» **PROBLEM REQUIREMENTS**
Lines from the one with "framed print: none [262,285,330,335]" through the end of the listing below should be set down exactly, with no other line included.

» **INFORMATION**
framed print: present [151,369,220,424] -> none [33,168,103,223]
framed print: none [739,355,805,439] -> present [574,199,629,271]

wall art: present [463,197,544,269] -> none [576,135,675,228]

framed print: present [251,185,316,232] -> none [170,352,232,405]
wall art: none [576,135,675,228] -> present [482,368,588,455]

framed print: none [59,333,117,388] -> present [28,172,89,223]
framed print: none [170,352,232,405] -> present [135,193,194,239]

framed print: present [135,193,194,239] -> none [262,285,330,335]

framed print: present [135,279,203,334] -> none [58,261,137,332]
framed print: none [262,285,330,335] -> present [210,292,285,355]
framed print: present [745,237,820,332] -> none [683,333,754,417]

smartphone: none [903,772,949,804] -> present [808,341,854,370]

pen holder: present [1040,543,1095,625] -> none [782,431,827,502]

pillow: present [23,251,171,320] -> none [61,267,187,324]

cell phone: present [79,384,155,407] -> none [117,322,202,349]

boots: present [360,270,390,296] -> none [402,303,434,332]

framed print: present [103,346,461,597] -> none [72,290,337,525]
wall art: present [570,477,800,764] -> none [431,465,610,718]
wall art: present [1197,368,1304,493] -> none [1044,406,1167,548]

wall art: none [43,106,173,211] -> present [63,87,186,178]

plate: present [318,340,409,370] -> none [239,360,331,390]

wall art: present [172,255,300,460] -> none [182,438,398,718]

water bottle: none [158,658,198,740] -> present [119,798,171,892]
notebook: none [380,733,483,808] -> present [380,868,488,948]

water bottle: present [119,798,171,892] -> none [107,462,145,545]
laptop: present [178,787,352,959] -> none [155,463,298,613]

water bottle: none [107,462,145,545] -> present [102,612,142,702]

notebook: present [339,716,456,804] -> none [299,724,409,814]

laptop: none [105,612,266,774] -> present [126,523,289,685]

» **RESPONSE AREA**
framed print: none [262,285,330,335] -> present [210,292,285,355]
framed print: present [745,237,820,332] -> none [683,333,754,417]

smartphone: none [903,772,949,804] -> present [808,341,854,370]

pen holder: present [1040,543,1095,625] -> none [782,431,827,502]

pillow: present [23,251,171,320] -> none [61,267,187,324]

cell phone: present [79,384,155,407] -> none [117,322,202,349]

boots: present [360,270,390,296] -> none [402,303,434,332]

framed print: present [103,346,461,597] -> none [72,290,337,525]
wall art: present [570,477,800,764] -> none [431,465,610,718]
wall art: present [1197,368,1304,493] -> none [1044,406,1167,548]

wall art: none [43,106,173,211] -> present [63,87,186,178]

plate: present [318,340,409,370] -> none [239,360,331,390]

wall art: present [172,255,300,460] -> none [182,438,398,718]

water bottle: none [158,658,198,740] -> present [119,798,171,892]
notebook: none [380,733,483,808] -> present [380,868,488,948]

water bottle: present [119,798,171,892] -> none [107,462,145,545]
laptop: present [178,787,352,959] -> none [155,463,298,613]

water bottle: none [107,462,145,545] -> present [102,612,142,702]

notebook: present [339,716,456,804] -> none [299,724,409,814]

laptop: none [105,612,266,774] -> present [126,523,289,685]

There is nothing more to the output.